### Data records

+---+

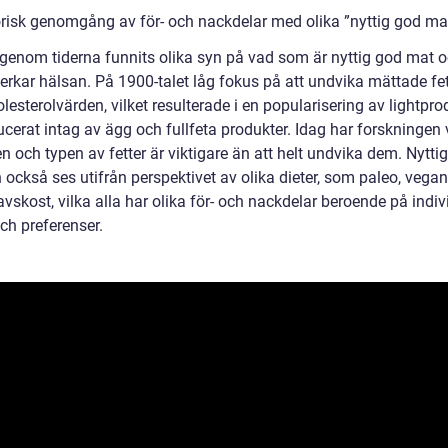
orisk genomgång av för- och nackdelar med olika ”nyttig god ma
 genom tiderna funnits olika syn på vad som är nyttig god mat o
erkar hälsan. På 1900-talet låg fokus på att undvika mättade fe
lesterolvärden, vilket resulterade i en popularisering av lightpro
cerat intag av ägg och fullfeta produkter. Idag har forskningen v
 och typen av fetter är viktigare än att helt undvika dem. Nytti
 också ses utifrån perspektivet av olika dieter, som paleo, vega
vskost, vilka alla har olika för- och nackdelar beroende på indi
ch preferenser.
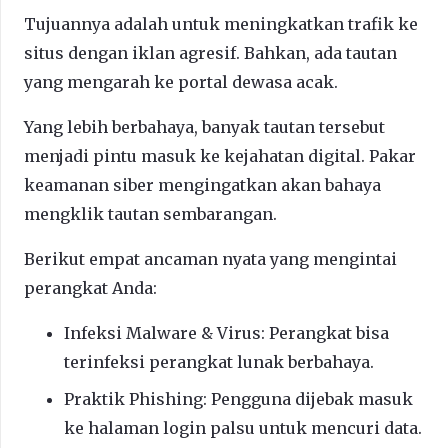
Tujuannya adalah untuk meningkatkan trafik ke
situs dengan iklan agresif. Bahkan, ada tautan
yang mengarah ke portal dewasa acak.
Yang lebih berbahaya, banyak tautan tersebut
menjadi pintu masuk ke kejahatan digital. Pakar
keamanan siber mengingatkan akan bahaya
mengklik tautan sembarangan.
Berikut empat ancaman nyata yang mengintai
perangkat Anda:
Infeksi Malware & Virus: Perangkat bisa
terinfeksi perangkat lunak berbahaya.
Praktik Phishing: Pengguna dijebak masuk
ke halaman login palsu untuk mencuri data.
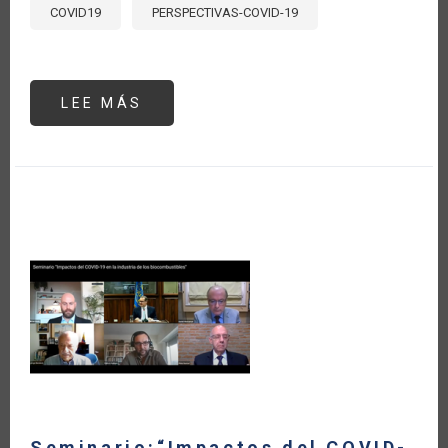
COVID19
PERSPECTIVAS-COVID-19
LEE MÁS
SOBRE
EL
IMPACTO
DEL
CORONAVIRUS
EN
LA
CADENA
DEL
MAÍZ
DE
ARGENTINA
Seminario:“Impactos del COVID-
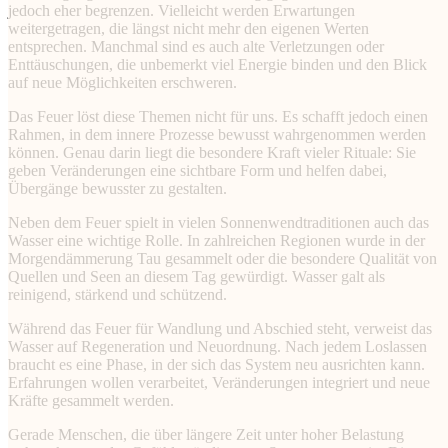
jedoch eher begrenzen. Vielleicht werden Erwartungen
weitergetragen, die längst nicht mehr den eigenen Werten
entsprechen. Manchmal sind es auch alte Verletzungen oder
Enttäuschungen, die unbemerkt viel Energie binden und den Blick
auf neue Möglichkeiten erschweren.
Das Feuer löst diese Themen nicht für uns. Es schafft jedoch einen
Rahmen, in dem innere Prozesse bewusst wahrgenommen werden
können. Genau darin liegt die besondere Kraft vieler Rituale: Sie
geben Veränderungen eine sichtbare Form und helfen dabei,
Übergänge bewusster zu gestalten.
Neben dem Feuer spielt in vielen Sonnenwendtraditionen auch das
Wasser eine wichtige Rolle. In zahlreichen Regionen wurde in der
Morgendämmerung Tau gesammelt oder die besondere Qualität von
Quellen und Seen an diesem Tag gewürdigt. Wasser galt als
reinigend, stärkend und schützend.
Während das Feuer für Wandlung und Abschied steht, verweist das
Wasser auf Regeneration und Neuordnung. Nach jedem Loslassen
braucht es eine Phase, in der sich das System neu ausrichten kann.
Erfahrungen wollen verarbeitet, Veränderungen integriert und neue
Kräfte gesammelt werden.
Gerade Menschen, die über längere Zeit unter hoher Belastung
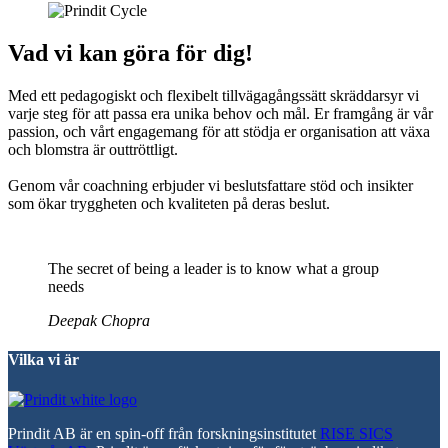
Vad vi kan göra för dig!
Med ett pedagogiskt och flexibelt tillvägagångssätt skräddarsyr vi
varje steg för att passa era unika behov och mål. Er framgång är vår
passion, och vårt engagemang för att stödja er organisation att växa
och blomstra är outtröttligt.
Genom vår coachning erbjuder vi beslutsfattare stöd och insikter
som ökar tryggheten och kvaliteten på deras beslut.
The secret of being a leader is to know what a group
needs
Deepak Chopra
Vilka vi är
Prindit AB är en spin-off från forskningsinstitutet
RISE SICS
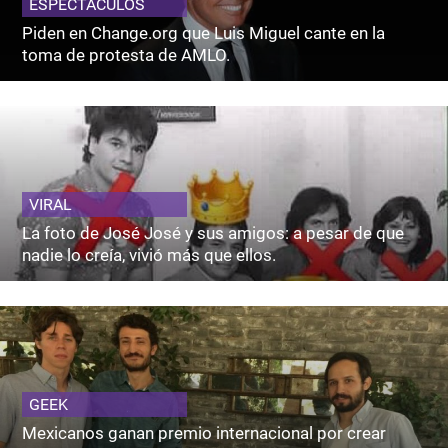
ESPECTACULOS
Piden en Change.org que Luis Miguel cante en la
toma de protesta de AMLO.
VIRAL
La foto de José José y sus amigos: a pesar de que
nadie lo creía, vivió más que ellos.
GEEK
Mexicanos ganan premio internacional por crear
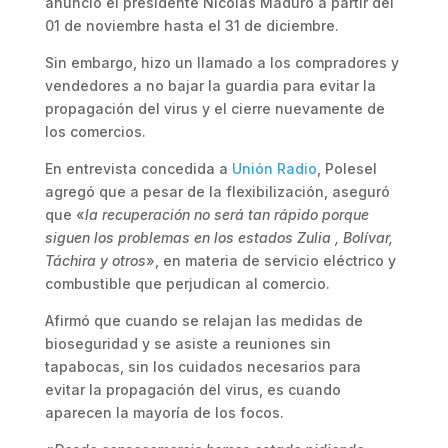
anunció el presidente Nicolás Maduro a partir del
01 de noviembre hasta el 31 de diciembre.
Sin embargo, hizo un llamado a los compradores y
vendedores a no bajar la guardia para evitar la
propagación del virus y el cierre nuevamente de
los comercios.
En entrevista concedida a
Unión Radio
, Polesel
agregó que a pesar de la flexibilización, aseguró
que «
la recuperación no será tan rápido porque
siguen los problemas en los estados Zulia , Bolívar,
Táchira y otros
», en materia de servicio eléctrico y
combustible que perjudican al comercio.
Afirmó que cuando se relajan las medidas de
bioseguridad y se asiste a reuniones sin
tapabocas, sin los cuidados necesarios para
evitar la propagación del virus, es cuando
aparecen la mayoría de los focos.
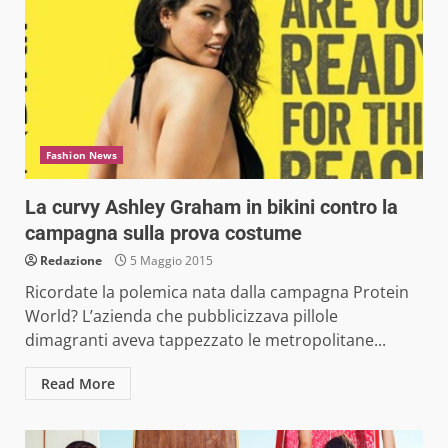
Fashion News
La curvy Ashley Graham in bikini contro la
campagna sulla prova costume
Redazione
5 Maggio 2015
Ricordate la polemica nata dalla campagna Protein
World? L’azienda che pubblicizzava pillole
dimagranti aveva tappezzato le metropolitane...
Read More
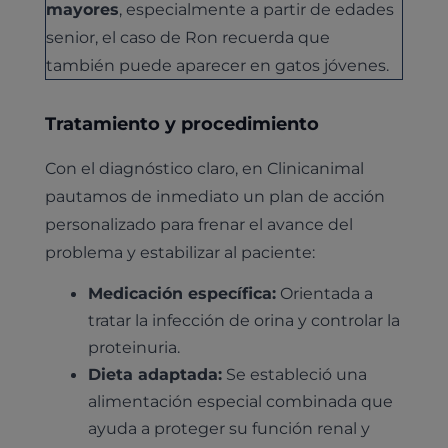
mayores
, especialmente a partir de edades
senior, el caso de Ron recuerda que
también puede aparecer en gatos jóvenes.
Tratamiento y procedimiento
Con el diagnóstico claro, en Clinicanimal
pautamos de inmediato un plan de acción
personalizado para frenar el avance del
problema y estabilizar al paciente:
Medicación específica:
Orientada a
tratar la infección de orina y controlar la
proteinuria.
Dieta adaptada:
Se estableció una
alimentación especial combinada que
ayuda a proteger su función renal y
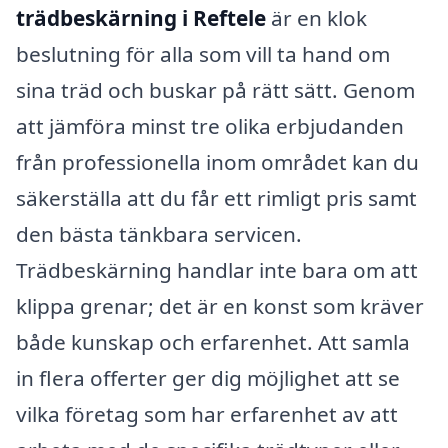
trädbeskärning i Reftele
är en klok
beslutning för alla som vill ta hand om
sina träd och buskar på rätt sätt. Genom
att jämföra minst tre olika erbjudanden
från professionella inom området kan du
säkerställa att du får ett rimligt pris samt
den bästa tänkbara servicen.
Trädbeskärning handlar inte bara om att
klippa grenar; det är en konst som kräver
både kunskap och erfarenhet. Att samla
in flera offerter ger dig möjlighet att se
vilka företag som har erfarenhet av att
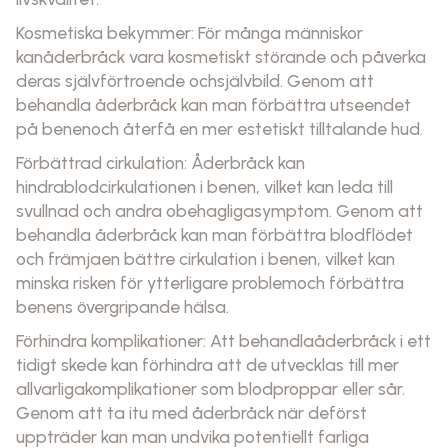
Kosmetiska bekymmer: För många människor
kanåderbråck vara kosmetiskt störande och påverka
deras självförtroende ochsjälvbild. Genom att
behandla åderbråck kan man förbättra utseendet
på benenoch återfå en mer estetiskt tilltalande hud.
Förbättrad cirkulation: Åderbråck kan
hindrablodcirkulationen i benen, vilket kan leda till
svullnad och andra obehagligasymptom. Genom att
behandla åderbråck kan man förbättra blodflödet
och främjaen bättre cirkulation i benen, vilket kan
minska risken för ytterligare problemoch förbättra
benens övergripande hälsa.
Förhindra komplikationer: Att behandlaåderbråck i ett
tidigt skede kan förhindra att de utvecklas till mer
allvarligakomplikationer som blodproppar eller sår.
Genom att ta itu med åderbråck när deförst
uppträder kan man undvika potentiellt farliga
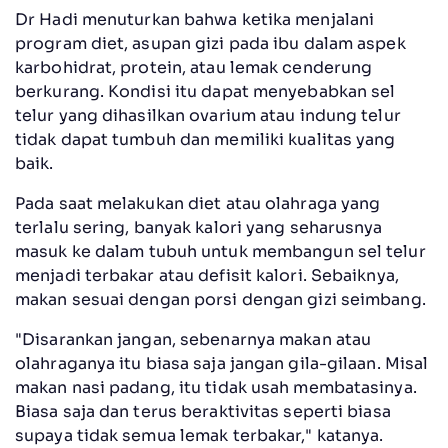
Dr Hadi menuturkan bahwa ketika menjalani
program diet, asupan gizi pada ibu dalam aspek
karbohidrat, protein, atau lemak cenderung
berkurang. Kondisi itu dapat menyebabkan sel
telur yang dihasilkan ovarium atau indung telur
tidak dapat tumbuh dan memiliki kualitas yang
baik.
Pada saat melakukan diet atau olahraga yang
terlalu sering, banyak kalori yang seharusnya
masuk ke dalam tubuh untuk membangun sel telur
menjadi terbakar atau defisit kalori. Sebaiknya,
makan sesuai dengan porsi dengan gizi seimbang.
"Disarankan jangan, sebenarnya makan atau
olahraganya itu biasa saja jangan gila-gilaan. Misal
makan nasi padang, itu tidak usah membatasinya.
Biasa saja dan terus beraktivitas seperti biasa
supaya tidak semua lemak terbakar," katanya.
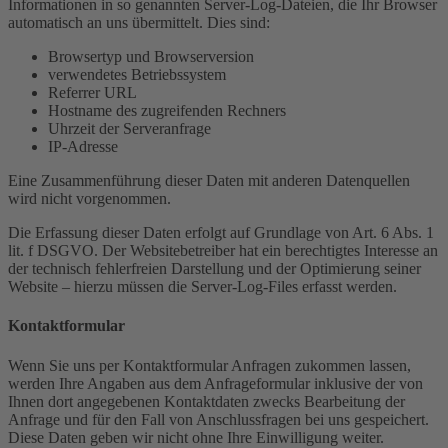
Informationen in so genannten Server-Log-Dateien, die Ihr Browser
automatisch an uns übermittelt. Dies sind:
Browsertyp und Browserversion
verwendetes Betriebssystem
Referrer URL
Hostname des zugreifenden Rechners
Uhrzeit der Serveranfrage
IP-Adresse
Eine Zusammenführung dieser Daten mit anderen Datenquellen
wird nicht vorgenommen.
Die Erfassung dieser Daten erfolgt auf Grundlage von Art. 6 Abs. 1
lit. f DSGVO. Der Websitebetreiber hat ein berechtigtes Interesse an
der technisch fehlerfreien Darstellung und der Optimierung seiner
Website – hierzu müssen die Server-Log-Files erfasst werden.
Kontaktformular
Wenn Sie uns per Kontaktformular Anfragen zukommen lassen,
werden Ihre Angaben aus dem Anfrageformular inklusive der von
Ihnen dort angegebenen Kontaktdaten zwecks Bearbeitung der
Anfrage und für den Fall von Anschlussfragen bei uns gespeichert.
Diese Daten geben wir nicht ohne Ihre Einwilligung weiter.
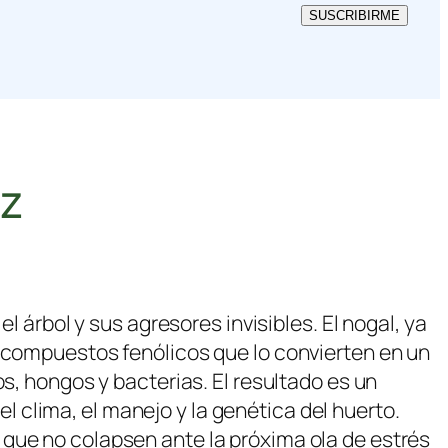
SUSCRIBIRME
ez
l árbol y sus agresores invisibles. El nogal, ya
y compuestos fenólicos que lo convierten en un
s, hongos y bacterias. El resultado es un
clima, el manejo y la genética del huerto.
 que no colapsen ante la próxima ola de estrés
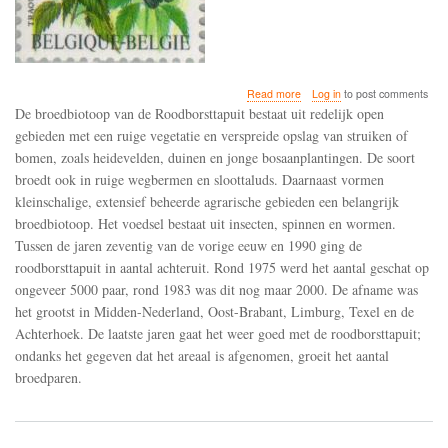
about
Read more
Log in
to post comments
Het
De broedbiotoop van de Roodborsttapuit bestaat uit redelijk open
gaat
gebieden met een ruige vegetatie en verspreide opslag van struiken of
de
bomen, zoals heidevelden, duinen en jonge bosaanplantingen. De soort
laatste
jaren
broedt ook in ruige wegbermen en sloottaluds. Daarnaast vormen
weer
kleinschalige, extensief beheerde agrarische gebieden een belangrijk
goed
broedbiotoop. Het voedsel bestaat uit insecten, spinnen en wormen.
met
Tussen de jaren zeventig van de vorige eeuw en 1990 ging de
de
roodborsttapuit
roodborsttapuit in aantal achteruit. Rond 1975 werd het aantal geschat op
in
ongeveer 5000 paar, rond 1983 was dit nog maar 2000. De afname was
Nederland
het grootst in Midden-Nederland, Oost-Brabant, Limburg, Texel en de
Achterhoek. De laatste jaren gaat het weer goed met de roodborsttapuit;
ondanks het gegeven dat het areaal is afgenomen, groeit het aantal
broedparen.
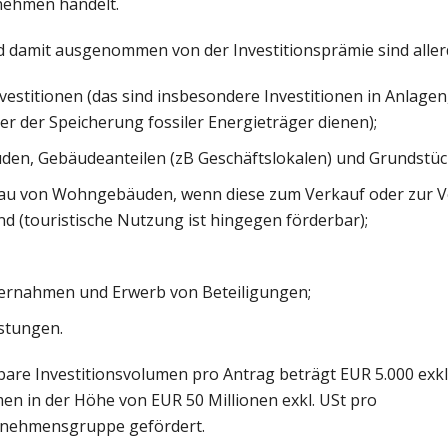
nehmen handelt.
 damit ausgenommen von der Investitionsprämie sind alle
vestitionen (das sind insbesondere Investitionen in Anlagen
r der Speicherung fossiler Energieträger dienen);
den, Gebäudeanteilen (zB Geschäftslokalen) und Grundstüc
au von Wohngebäuden, wenn diese zum Verkauf oder zur 
nd (touristische Nutzung ist hingegen förderbar);
rnahmen und Erwerb von Beteiligungen;
istungen.
are Investitionsvolumen pro Antrag beträgt EUR 5.000 exkl
men in der Höhe von EUR 50 Millionen exkl. USt pro
nehmensgruppe gefördert.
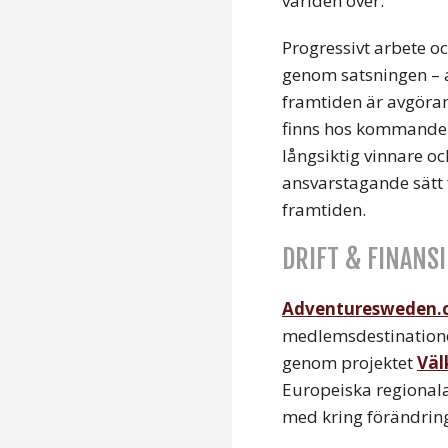
världen över.
Progressivt arbete oc
genom satsningen – 
framtiden är avgörand
finns hos kommande 
långsiktig vinnare oc
ansvarstagande sätt f
framtiden.
DRIFT & FINANS
Adventuresweden.
medlemsdestinationer
genom projektet
Väl
Europeiska regionala
med kring förändrin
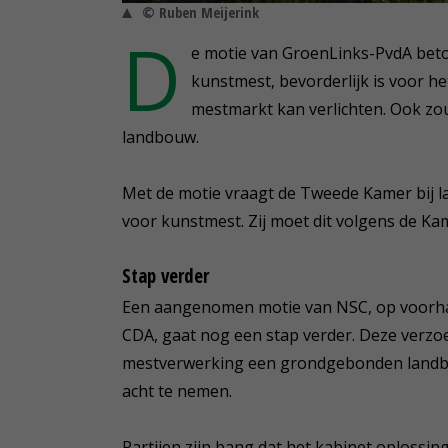
© Ruben Meijerink
D
e motie van GroenLinks-PvdA betoo
kunstmest, bevorderlijk is voor he
mestmarkt kan verlichten. Ook zou 
landbouw.
Met de motie vraagt de Tweede Kamer bij
voor kunstmest. Zij moet dit volgens de Ka
Stap verder
Een aangenomen motie van NSC, op voorha
CDA, gaat nog een stap verder. Deze verzoe
mestverwerking een grondgebonden landb
acht te nemen.
Partijen zijn bang dat het kabinet oplossi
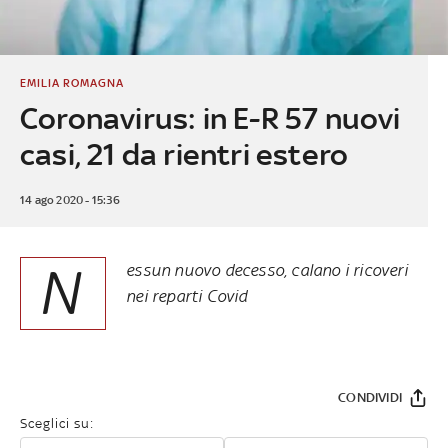
EMILIA ROMAGNA
Coronavirus: in E-R 57 nuovi
casi, 21 da rientri estero
14 ago 2020 - 15:36
N
essun nuovo decesso, calano i ricoveri
nei reparti Covid
CONDIVIDI
Sceglici su:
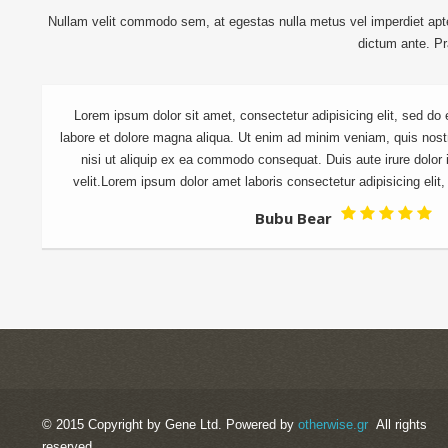
Nullam velit commodo sem, at egestas nulla metus vel imperdiet aptent
dictum ante. Pr
Lorem ipsum dolor sit amet, consectetur adipisicing elit, sed do
labore et dolore magna aliqua. Ut enim ad minim veniam, quis nostr
nisi ut aliquip ex ea commodo consequat. Duis aute irure dolor i
velit.Lorem ipsum dolor amet laboris consectetur adipisicing elit, s
Bubu Bear
© 2015 Copyright by Gene Ltd. Powered by
otherwise.gr
All rights
reserved.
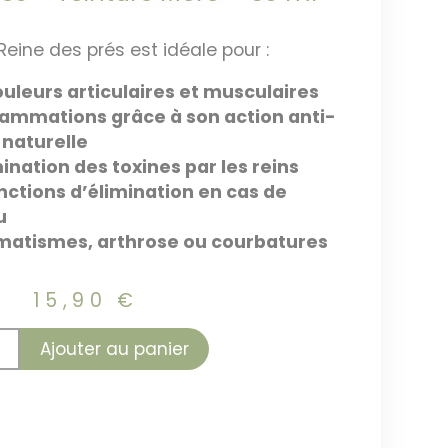
Reine des prés est idéale pour :
ouleurs articulaires et musculaires
flammations grâce à son action anti-
naturelle
mination des toxines par les reins
nctions d’élimination en cas de
u
umatismes, arthrose ou courbatures
15,90
€
Ajouter au panier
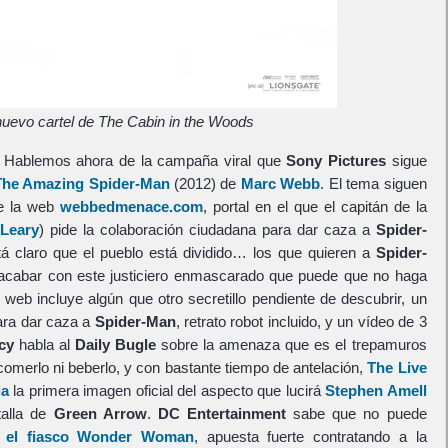
uevo cartel de The Cabin in the Woods
 Hablemos ahora de la campaña viral que
Sony Pictures
sigue
The Amazing Spider-Man
(2012) de
Marc Webb
. El tema siguen
de la web
webbedmenace.com
, portal en el que el capitán de la
Leary
) pide la colaboración ciudadana para dar caza a
Spider-
tá claro que el pueblo está dividido… los que quieren a
Spider-
 acabar con este justiciero enmascarado que puede que no haga
web incluye algún que otro secretillo pendiente de descubrir, un
para dar caza a
Spider-Man
, retrato robot incluido, y un vídeo de 3
cy
habla al
Daily Bugle
sobre la amenaza que es el trepamuros
 comerlo ni beberlo, y con bastante tiempo de antelación,
The Live
ia
la primera imagen oficial del aspecto que lucirá
Stephen Amell
talla de
Green Arrow
.
DC Entertainment
sabe que no puede
s
el fiasco Wonder Woman
, apuesta fuerte contratando a la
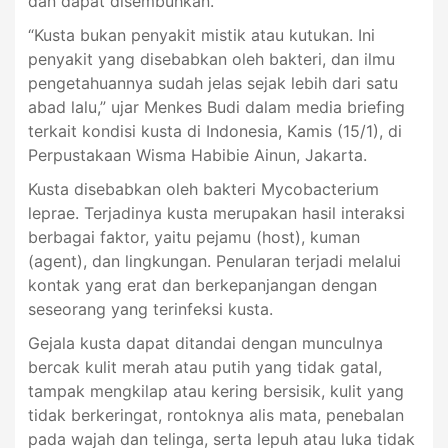
dan dapat disembuhkan.
“Kusta bukan penyakit mistik atau kutukan. Ini
penyakit yang disebabkan oleh bakteri, dan ilmu
pengetahuannya sudah jelas sejak lebih dari satu
abad lalu,” ujar Menkes Budi dalam media briefing
terkait kondisi kusta di Indonesia, Kamis (15/1), di
Perpustakaan Wisma Habibie Ainun, Jakarta.
Kusta disebabkan oleh bakteri Mycobacterium
leprae. Terjadinya kusta merupakan hasil interaksi
berbagai faktor, yaitu pejamu (host), kuman
(agent), dan lingkungan. Penularan terjadi melalui
kontak yang erat dan berkepanjangan dengan
seseorang yang terinfeksi kusta.
Gejala kusta dapat ditandai dengan munculnya
bercak kulit merah atau putih yang tidak gatal,
tampak mengkilap atau kering bersisik, kulit yang
tidak berkeringat, rontoknya alis mata, penebalan
pada wajah dan telinga, serta lepuh atau luka tidak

+---+

### How to complete this task
Wherever a line in the entries above holds "dalam", copy that line.

### Output for this exercise
program diet, asupan gizi pada ibu dalam aspek
masuk ke dalam tubuh untuk membangun sel telur
abad lalu,” ujar Menkes Budi dalam media briefing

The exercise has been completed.